» **Excerpted text**:
★ ★ ★ ★

But with the combination of his own development as a player, and the development of the European market for NCAA basketball programs, that option came back on the table. It was hardly an easy path though. Just as with his peers in America, he came from a different basketball background than his new teammates, and had a lot of learning to do.

Maxim Klitschko played for AS Monaco in the French league over the last two seasons (RMC Sport)

Struggling for minutes during his first season with the Espoirs (youth) team at Monaco, he was promising, but still raw. The shell shock of three completely different basketball contexts in three years was a toll that impacted him, especially for somebody who’d played at any organized level before that. Klitschko’s adaptation to different styles of the game allowed him to build up his skillset.

His agent, former NBA player and Ukrainian basketball legend Oleksandr Volkov agrees with Bernier that Klitschko’s coachability has propelled his game.  

“He always tells me it’s a big positive that I didn’t start playing basketball earlier,” Klitschko said. “He says I’m like a sponge, I always absorb new ideas and I was never taught the wrong stuff. So when he teaches me stuff, he tells me stuff, I take it, and that’s like the first time I’ve heard these things.”

Instead of filling his basketball brain from an early age, Klitschko has been able to take in the coaching from different perspectives as his first introductions to the sport, and has gotten exponentially better in the process.

This season, at age 20, he became a key player for the Espoirs team, averaging 15 points and 7.5 rebounds per game, earning a call-up to the senior team at both Monaco and Ukraine. He credits the Monaco academy with taking his game up a notch.

“My IQ, my spacing, my feel for the game, my experience, just to name a few,” Klitschko said. “All the skills stuff, interior, post moves, middies. (Monaco) is where I built my game and my profile.”

As his second season in the system continued, Klitschko began to think again about playing college basketball. He’d seen Monaco teammates like Clarence Massamba make the move, and he was intrigued.

He and Volkov began exploring options. With more and more money and opportunity on the table for European players, Klitschko saw high-level college basketball as a chance to not only continue to grow his basketball career, but also go back and get an education. Albeit not necessarily an Amherst-level education.

Many of the discussions they had with coaching staffs were surface-level and broad, reflecting the fast pace of the current college basketball landscape and uncharted waters that many were swimming in. But one program stood out.

★ ★ ★ ★

» **Provided material**:

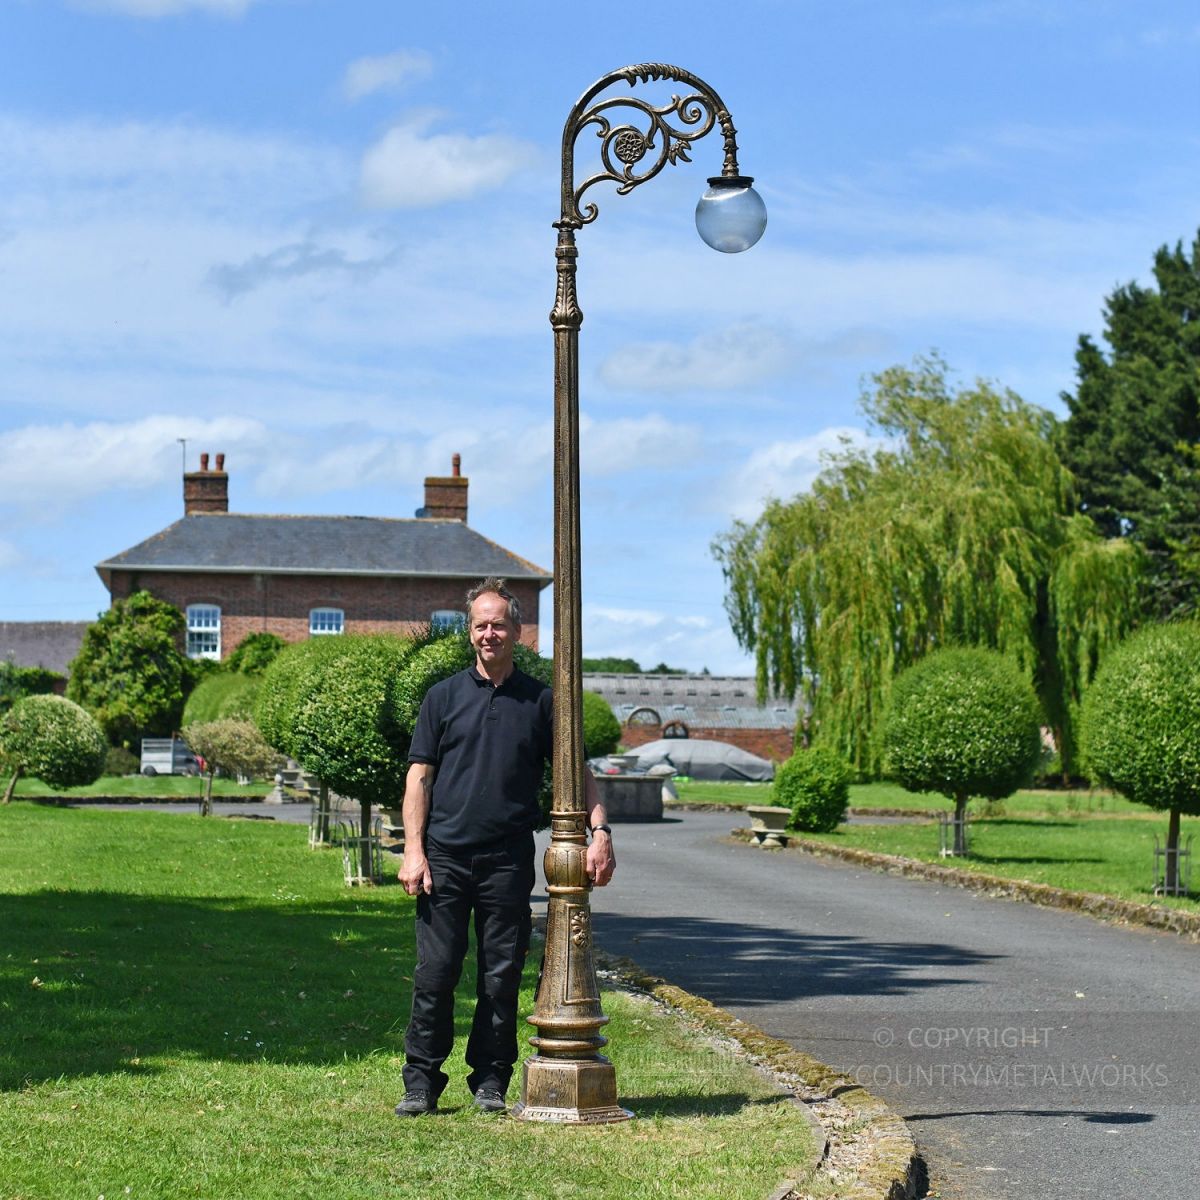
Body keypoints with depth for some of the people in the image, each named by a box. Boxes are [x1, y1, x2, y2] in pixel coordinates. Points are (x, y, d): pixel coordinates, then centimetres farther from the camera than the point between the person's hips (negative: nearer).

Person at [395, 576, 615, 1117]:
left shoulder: (540, 701, 9)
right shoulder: (443, 697, 8)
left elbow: (578, 771, 11)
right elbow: (419, 776, 5)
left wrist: (599, 831, -4)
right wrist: (414, 850, -5)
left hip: (508, 861, 1)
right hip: (445, 857, 0)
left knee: (502, 978, 3)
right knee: (435, 974, -1)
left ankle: (490, 1082, 13)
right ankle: (421, 1083, 6)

★ ★ ★ ★

» **Task instructions**:
1 > In the article about Maxim Klitschko, what were his per-game averages for the Espoirs team this season?
2 > Write the next part of the article about Maxim Klitschko, starting after its final sentence.

» **List of answers**:
1 > He averaged 15 points and 7.5 rebounds per game.

2 >
“(East Carolina) probably knew me as a basketball player better than myself,” Klitschko said. “They were showing me statistics I’ve never even seen. Some rankings that I don’t know where they got it from. They probably watched 50 hours of my film, so I was really confident that they knew what they were getting, who I am as a player, and how it fit in the program.”

After a few phone calls, Volkov drove six hours from his home base in Atlanta to Greenville, North Carolina, to visit with the East Carolina coaching staff. He showed Klitschko what the school had to offer in terms of its campus and facilities, and continued the conversations with the staff.

Things moved incredibly quickly, and on May 7, Klitschko announced his commitment to the Pirates. In June, he’ll once again cross the Atlantic and set foot in Greenville for the first time, joining an ECU squad stocked full of newcomers. Alongside Kent State transfer Cian Medley, Charleston Southern transfer Brycen Blaine, Louisiana Tech transfer Kaden Cooper, UTEP transfer Kaseem Watson, and more, Klitschko will attempt to help East Carolina elevate its program after the worst year of Schwartz’s four-year tenure.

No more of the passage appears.